Fiscal balance refers to the point at which a country’s income and its expenditures are equal. Governments receive money through tax and non-tax revenue and spend money for mandatory and discretionary expenses. Many people are involved in analyzing a fiscal balance, although fiscal policy is decided in different ways throughout the world.
Taxes are the primary source of income for most governments. Governments often require income tax, sales tax, and property tax, as well as taxes on imports and exports. Although necessities, such as food and medicine, are rarely taxed, most nations do levy luxury taxes on products that are not considered essential, such as extremely expensive cars and jewelry. Items that the government wishes to discourage consumers from buying, such as alcohol and tobacco, often have a luxury tax as well.
Non-tax revenue refers to any government income that does not come from taxes. This can include profits from any state-owned companies, investment funds, or sales of government property and assets. Fines and fees for things such as licenses, passports, or the use of toll roads are also non-tax revenue. In most situations, police tickets support the local police station and do not contribute to a country’s non-tax revenue.
Governments spend money on many things, including salaries, upkeep of government property, military expenses, social programs, and both domestic and foreign emergency aid.

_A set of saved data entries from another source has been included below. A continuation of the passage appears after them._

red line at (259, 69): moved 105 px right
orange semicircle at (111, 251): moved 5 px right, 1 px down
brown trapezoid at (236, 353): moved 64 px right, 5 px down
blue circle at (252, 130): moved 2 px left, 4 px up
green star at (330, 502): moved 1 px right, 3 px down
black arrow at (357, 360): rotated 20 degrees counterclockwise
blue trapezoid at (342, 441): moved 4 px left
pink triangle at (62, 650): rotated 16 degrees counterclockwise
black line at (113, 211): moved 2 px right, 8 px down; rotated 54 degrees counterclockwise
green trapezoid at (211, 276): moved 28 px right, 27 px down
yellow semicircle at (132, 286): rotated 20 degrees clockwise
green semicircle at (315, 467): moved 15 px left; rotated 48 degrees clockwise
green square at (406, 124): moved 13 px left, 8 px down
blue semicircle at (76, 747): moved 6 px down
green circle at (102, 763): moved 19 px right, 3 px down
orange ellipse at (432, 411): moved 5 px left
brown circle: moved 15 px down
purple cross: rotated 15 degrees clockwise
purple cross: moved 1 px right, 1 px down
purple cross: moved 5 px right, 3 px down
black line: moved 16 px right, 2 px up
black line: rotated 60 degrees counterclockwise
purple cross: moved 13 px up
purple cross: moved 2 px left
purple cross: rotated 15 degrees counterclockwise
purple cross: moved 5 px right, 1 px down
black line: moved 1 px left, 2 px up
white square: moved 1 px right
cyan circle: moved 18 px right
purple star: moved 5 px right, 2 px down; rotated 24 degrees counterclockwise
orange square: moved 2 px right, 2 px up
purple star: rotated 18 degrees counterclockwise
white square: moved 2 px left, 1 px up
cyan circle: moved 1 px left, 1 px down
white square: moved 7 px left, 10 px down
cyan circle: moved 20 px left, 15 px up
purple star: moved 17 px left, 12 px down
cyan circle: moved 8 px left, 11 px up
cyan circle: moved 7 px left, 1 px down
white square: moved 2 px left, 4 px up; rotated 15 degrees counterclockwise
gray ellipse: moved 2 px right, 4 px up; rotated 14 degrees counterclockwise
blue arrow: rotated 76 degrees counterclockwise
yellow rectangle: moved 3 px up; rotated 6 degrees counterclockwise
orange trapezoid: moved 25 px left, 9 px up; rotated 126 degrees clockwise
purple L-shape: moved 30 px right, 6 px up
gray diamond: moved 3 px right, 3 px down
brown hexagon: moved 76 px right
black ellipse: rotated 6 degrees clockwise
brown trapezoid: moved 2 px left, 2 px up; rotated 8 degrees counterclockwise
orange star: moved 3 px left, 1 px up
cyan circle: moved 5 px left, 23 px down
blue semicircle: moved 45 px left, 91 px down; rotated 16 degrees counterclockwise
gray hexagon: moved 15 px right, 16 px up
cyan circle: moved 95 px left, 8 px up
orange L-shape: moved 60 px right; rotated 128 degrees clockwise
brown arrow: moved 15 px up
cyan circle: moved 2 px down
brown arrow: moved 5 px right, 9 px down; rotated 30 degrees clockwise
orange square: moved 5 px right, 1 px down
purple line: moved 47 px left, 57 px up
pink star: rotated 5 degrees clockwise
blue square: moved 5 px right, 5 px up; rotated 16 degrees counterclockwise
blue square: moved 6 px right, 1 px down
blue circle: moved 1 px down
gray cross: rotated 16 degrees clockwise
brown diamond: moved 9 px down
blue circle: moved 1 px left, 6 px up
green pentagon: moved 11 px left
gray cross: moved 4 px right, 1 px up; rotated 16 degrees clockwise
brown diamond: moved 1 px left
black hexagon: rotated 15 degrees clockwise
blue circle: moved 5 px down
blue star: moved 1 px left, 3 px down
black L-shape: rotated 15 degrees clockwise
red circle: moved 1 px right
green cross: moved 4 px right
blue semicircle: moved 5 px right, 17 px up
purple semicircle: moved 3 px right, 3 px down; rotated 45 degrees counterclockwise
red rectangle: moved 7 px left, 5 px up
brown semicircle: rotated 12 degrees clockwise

Mandatory expenditures are those expenses that are required by law. In the United States, for example, the government is required to make social security payments to qualifying citizens. Discretionary spending refers to everything else, such as road construction.
When a country spends less money than it earns that year, it has what is known as a fiscal surplus because there is unused money at the end of the year. Fiscal deficit occurs when a government spends more than it earns. For most countries, a fiscal deficit is far more common, and the government is in debt.
Many full time employees spend their days analyzing a fiscal balance. For example, the U.S. fiscal plan is created by Congress and the president. In addition, the seven members of the Board of Governors of the Federal Reserve are charged with monitoring the nation’s fiscal balance in conjunction with Congress and the Secretary of the Treasury.
Countries within the eurozone must make their fiscal policy together. Although each country has its own income and expenditures, their fiscal plans are connected because they all use the same currency. If one country were to print too many euro, the inflation would trouble every eurozone country. Eurozone nations must work together to achieve fiscal balance.